I’m still blinded by the flashlight, but I am the darkness. I don’t need light to see. I lunge at the man. He’s close enough that the chains don’t hold me back. I knock the gun from his hand and kick. He yelps. Then another explosion rocks the ground.

I stumble and the man runs.

I’m alone, again. But this time, there’s machine-gun fire and explosions breaking the silence. Men are shouting and engines revving. I can bank on the fact that this isn’t friendly fire and I’m not about to be saved. One thing’s certain: wherever my platoon is, they think I’m dead. There’s never been any rescue coming.

Another explosion. Screaming.

There are two paths in front of me. Either I’ll die here, buried in this grave. Or…fuck. I touch the picture in my pocket. I can’t die if there’s even a chance that she’s out there waiting for me. I know with certainty if I don’t escape, I’m a goner. The camp has never been under attack, the door to my hole of a prison has never been left open, a gun has never been within reach. Escape.

I yank at the manacles on my wrist. The rusted metal cuts into my skin, but I don’t feel it. Pain has no meaning. It’s nothing compared to the pain of never seeing her. Every muscle in my body, every bit of willpower I have left is channeled into yanking the chains free of the wall. They’re staked in—at least two feet deep. I’ve never been able to pull them free before. But now I must. For her.

I shout and strain against the metal. For my angel. I roar as the chains rip free of the wall. I don’t have time to stare in shock at my hands. Free. I grab onto the stake holding my left leg to the ground and pull. It yanks free of the rock.

Another explosion, closer still, roars through the jungle, and dirt rains from the cave ceiling. Hurry.
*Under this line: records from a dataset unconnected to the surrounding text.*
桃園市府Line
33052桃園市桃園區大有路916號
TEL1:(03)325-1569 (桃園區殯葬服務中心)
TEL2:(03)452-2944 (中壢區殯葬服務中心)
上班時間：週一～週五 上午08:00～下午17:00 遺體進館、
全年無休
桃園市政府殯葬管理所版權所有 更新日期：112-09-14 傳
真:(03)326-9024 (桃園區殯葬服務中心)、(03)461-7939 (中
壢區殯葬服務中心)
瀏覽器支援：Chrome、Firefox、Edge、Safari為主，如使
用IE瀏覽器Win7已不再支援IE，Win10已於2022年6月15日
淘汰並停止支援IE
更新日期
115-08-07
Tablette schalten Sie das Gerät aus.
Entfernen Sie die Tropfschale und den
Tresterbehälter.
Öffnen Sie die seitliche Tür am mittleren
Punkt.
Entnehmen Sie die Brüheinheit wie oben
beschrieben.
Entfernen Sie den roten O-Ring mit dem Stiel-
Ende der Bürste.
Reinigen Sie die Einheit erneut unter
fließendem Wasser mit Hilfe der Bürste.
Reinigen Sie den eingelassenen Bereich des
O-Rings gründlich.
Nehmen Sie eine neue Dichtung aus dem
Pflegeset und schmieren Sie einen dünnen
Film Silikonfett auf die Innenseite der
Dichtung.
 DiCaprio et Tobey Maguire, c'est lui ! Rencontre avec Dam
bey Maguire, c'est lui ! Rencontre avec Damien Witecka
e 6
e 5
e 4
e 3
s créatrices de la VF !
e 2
Hurry.

Only one more stake. I’m imagining my freedom. Reaching my angel. I tug on the last bond. It doesn’t budge. I stare at it in desperation. I pull, anguish filling me. The machine gun-fire is getting closer. The assault is almost here.
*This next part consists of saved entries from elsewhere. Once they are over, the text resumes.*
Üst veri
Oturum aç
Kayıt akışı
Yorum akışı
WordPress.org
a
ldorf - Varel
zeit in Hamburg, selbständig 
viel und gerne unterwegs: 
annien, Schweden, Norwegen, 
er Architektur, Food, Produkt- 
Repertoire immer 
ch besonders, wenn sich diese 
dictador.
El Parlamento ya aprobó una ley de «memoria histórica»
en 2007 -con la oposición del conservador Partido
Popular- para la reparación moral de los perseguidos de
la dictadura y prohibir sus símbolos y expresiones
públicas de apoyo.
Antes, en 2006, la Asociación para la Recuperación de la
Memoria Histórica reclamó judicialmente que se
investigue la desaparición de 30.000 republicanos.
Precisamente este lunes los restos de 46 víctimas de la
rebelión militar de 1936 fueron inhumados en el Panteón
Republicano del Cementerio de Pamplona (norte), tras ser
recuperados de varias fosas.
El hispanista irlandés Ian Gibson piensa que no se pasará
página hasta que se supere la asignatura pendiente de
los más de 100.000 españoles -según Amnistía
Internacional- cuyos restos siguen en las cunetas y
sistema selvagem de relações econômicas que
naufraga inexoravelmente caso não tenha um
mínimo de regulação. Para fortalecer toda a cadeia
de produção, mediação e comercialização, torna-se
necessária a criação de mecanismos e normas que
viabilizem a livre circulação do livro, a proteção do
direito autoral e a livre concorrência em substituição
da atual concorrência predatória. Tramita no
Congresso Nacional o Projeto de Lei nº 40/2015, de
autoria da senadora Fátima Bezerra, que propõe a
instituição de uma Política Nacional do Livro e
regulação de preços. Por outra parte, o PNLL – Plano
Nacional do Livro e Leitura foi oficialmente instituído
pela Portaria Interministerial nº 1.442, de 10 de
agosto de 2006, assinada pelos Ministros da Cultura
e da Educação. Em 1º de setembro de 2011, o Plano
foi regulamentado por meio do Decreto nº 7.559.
I’m so close. I can’t lose this chance.

The shouting grows nearer. I pull again, the stake doesn’t budge. There’s no time!
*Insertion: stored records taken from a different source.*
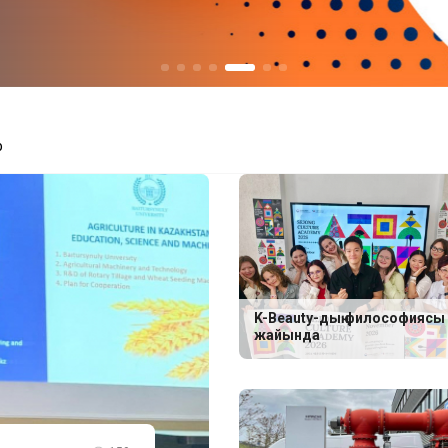
р
K-Beauty-дың философиясы
жайында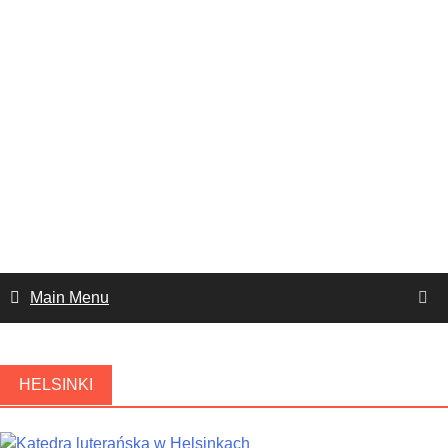
Main Menu
HELSINKI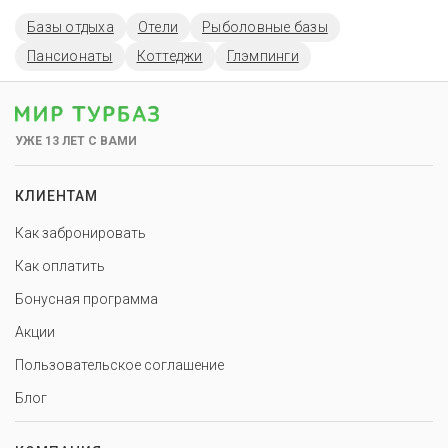
Базы отдыха
Отели
Рыболовные базы
Пансионаты
Коттеджи
Глэмпинги
УЖЕ 13 ЛЕТ С ВАМИ
КЛИЕНТАМ
Как забронировать
Как оплатить
Бонусная программа
Акции
Пользовательское соглашение
Блог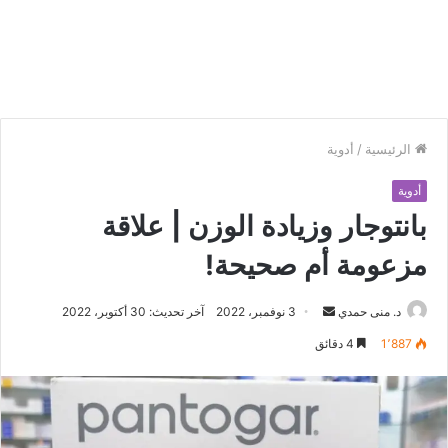
الرئيسية
/
أدوية
أدوية
بانتوجار وزيادة الوزن | علاقة
مزعومة أم صحيحة!
د. منى حمدي
أ
3 نوفمبر، 2022
آخر تحديث: 30 أكتوبر، 2022
ر
1٬887
4 دقائق
س
ل
ب
ر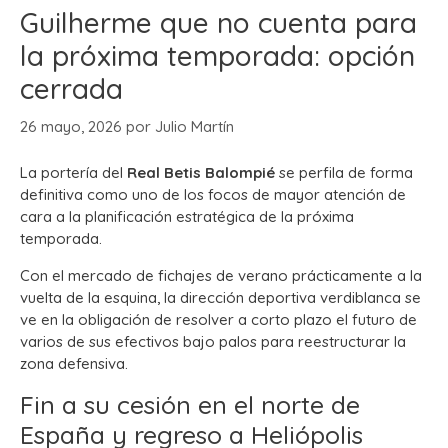
Guilherme que no cuenta para
la próxima temporada: opción
cerrada
26 mayo, 2026
por
Julio Martín
La portería del
Real Betis Balompié
se perfila de forma
definitiva como uno de los focos de mayor atención de
cara a la planificación estratégica de la próxima
temporada.
Con el mercado de fichajes de verano prácticamente a la
vuelta de la esquina, la dirección deportiva verdiblanca se
ve en la obligación de resolver a corto plazo el futuro de
varios de sus efectivos bajo palos para reestructurar la
zona defensiva.
Fin a su cesión en el norte de
España y regreso a Heliópolis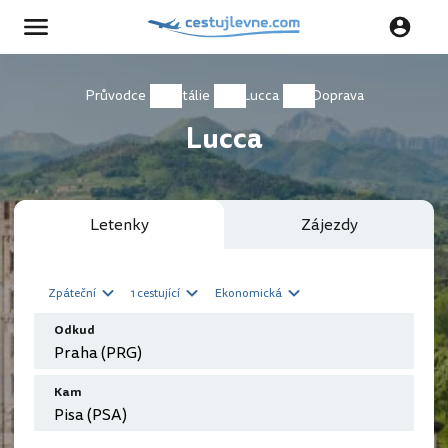
Průvodce
Itálie
Lucca
Doprava
Lucca
Letenky
Zájezdy
Zpáteční
1 cestující
Ekonomická
Odkud
Kam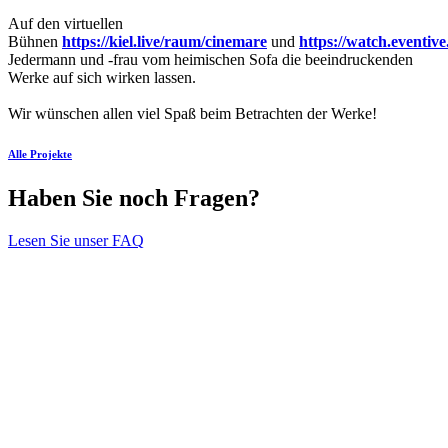
Auf den virtuellen
Bühnen
https://kiel.live/raum/cinemare
und
https://watch.eventive
Jedermann und -frau vom heimischen Sofa die beeindruckenden
Werke auf sich wirken lassen.
Wir wünschen allen viel Spaß beim Betrachten der Werke!
Alle Projekte
Haben Sie noch Fragen?
Lesen Sie unser FAQ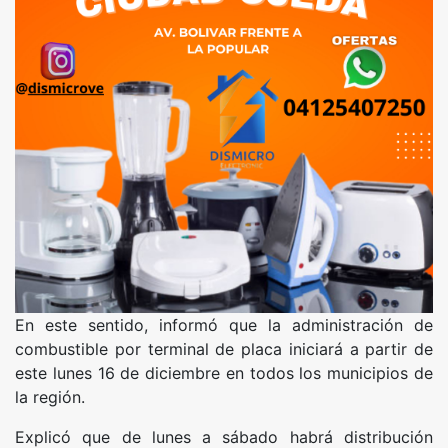
En este sentido, informó que la administración de
combustible por terminal de placa iniciará a partir de
este lunes 16 de diciembre en todos los municipios de
la región.
Explicó que de lunes a sábado habrá distribución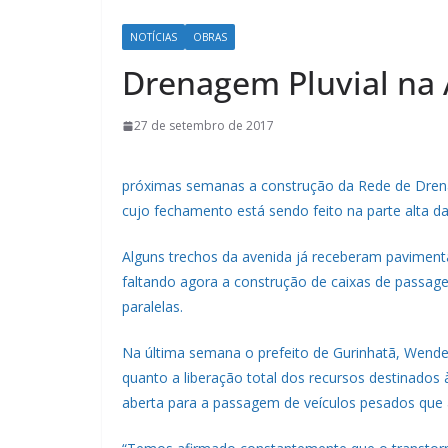
NOTÍCIAS
OBRAS
Drenagem Pluvial na 
27 de setembro de 2017
próximas semanas a construção da Rede de Drenag
cujo fechamento está sendo feito na parte alta d
Alguns trechos da avenida já receberam pavimenta
faltando agora a construção de caixas de passag
paralelas.
Na última semana o prefeito de Gurinhatã, Wende
quanto a liberação total dos recursos destinados 
aberta para a passagem de veículos pesados que 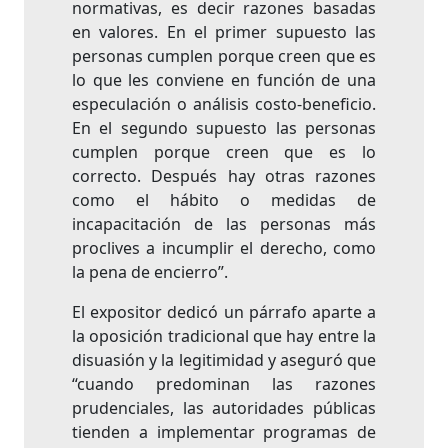
normativas, es decir razones basadas
en valores. En el primer supuesto las
personas cumplen porque creen que es
lo que les conviene en función de una
especulación o análisis costo-beneficio.
En el segundo supuesto las personas
cumplen porque creen que es lo
correcto. Después hay otras razones
como el hábito o medidas de
incapacitación de las personas más
proclives a incumplir el derecho, como
la pena de encierro”.
El expositor dedicó un párrafo aparte a
la oposición tradicional que hay entre la
disuasión y la legitimidad y aseguró que
“cuando predominan las razones
prudenciales, las autoridades públicas
tienden a implementar programas de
I know what I have to do. I dive down deep. Embrace the darkness. Let it consume me. As if from a distance, I watch as I bring my wrist manacle down on my foot and crack the bone. The pain is consuming, my vision fades in and out of black. It wasn’t enough. My foot won’t slip through. I bring down the manacle again. And again. I’m bleeding freely. The attackers will come for me soon. Will I die before I can learn my angel’s name?